Für ihre Diagnose orientieren sich Therapeuten, Psychiater und Gutachter an bestimmten Manualen. Dort sind verschiedene psychische Störungen und ihre Symptome aufgelistet. Es gibt zum einen das DSM, das Diagnostische Statistische Manual, und den ICD, die Internationale Klassifikation von Krankheiten, die von der Weltgesundheitsorganisation herausgegeben werden. In Deutschland wird zur Vergabe von Diagnosen in der Regel der ICD-10 verwendet. Das DSM ist in den USA verbreitet und wird in Deutschland eher zu Forschungszwecken verwendet.

Kira wird zwangsfixiert

Kira kommt auf die Kinderstation der Psychiatrie, aber sie wehrt sich gegen ihre Behandlung. Sie hat nicht das Gefühl, dass psychisch etwas nicht mit ihr stimmt. Sie will einen Bluttest machen, um zu überprüfen, ob körperlich etwas nicht in Ordnung ist.
"Und dann bin ich halt an dem ersten Abend ziemlich durchgedreht", erzählt sie. Kira wird auf der Erwachsenenstation zwangsfixiert. Bundesweite Zahlen dazu, wie oft das passiert, gibt es nicht. Schätzungen zufolge gibt es pro Jahr in Deutschland etwa 200.000 Maßnahmen dieser Art.
Da es sich um eine Freiheitsberaubung handelt, ist die Zwangsfixierung sehr umstritten und muss seit einem Urteil des Bundesverfassungsgerichtes 2018 von einem Richter genehmigt werden, sobald sie länger als eine halbe Stunde dauert. Auch hier ist die Eigen- oder Fremdgefährdung der einzige Grund für eine Fixierung.

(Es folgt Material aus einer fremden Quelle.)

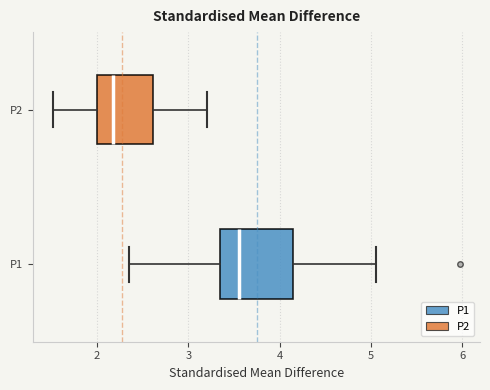

Where is the left edge of the box for P2 on the x-axis? The values are not printed on the chart, so give them approximately, as read against the axis.

2.0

Vier Jahre nach ihrer unangenehmen Erfahrung in der Psychiatrie hat Kira sich getraut, eine Psychotherapie anzufangen, obwohl sie große Bedenken gegenüber Psychiatern und Therapeuten hatte: "Und dann habe ich mich dazu entschlossen, das zu machen. Also ich achte immer sehr darauf abzuwägen, was ich eigentlich möchte. Und was ich nicht möchte. Und in was für Situationen ich mich begebe, um auch wirklich selber entscheiden zu können, was meine Grenze ist und was für Behandlungen ich mir aussuche und was nicht."
Inzwischen macht sie eine Ausbildung in einem Fahrradladen. Dort arbeiten nur Menschen, die eine Diagnose haben. Ihre psychischen Probleme haben Kira hinter die verschlossenen Türen der Psychiatrie gebracht, ihr Mut sich erneut Hilfe zu suchen, hat ihr andere Türen geöffnet.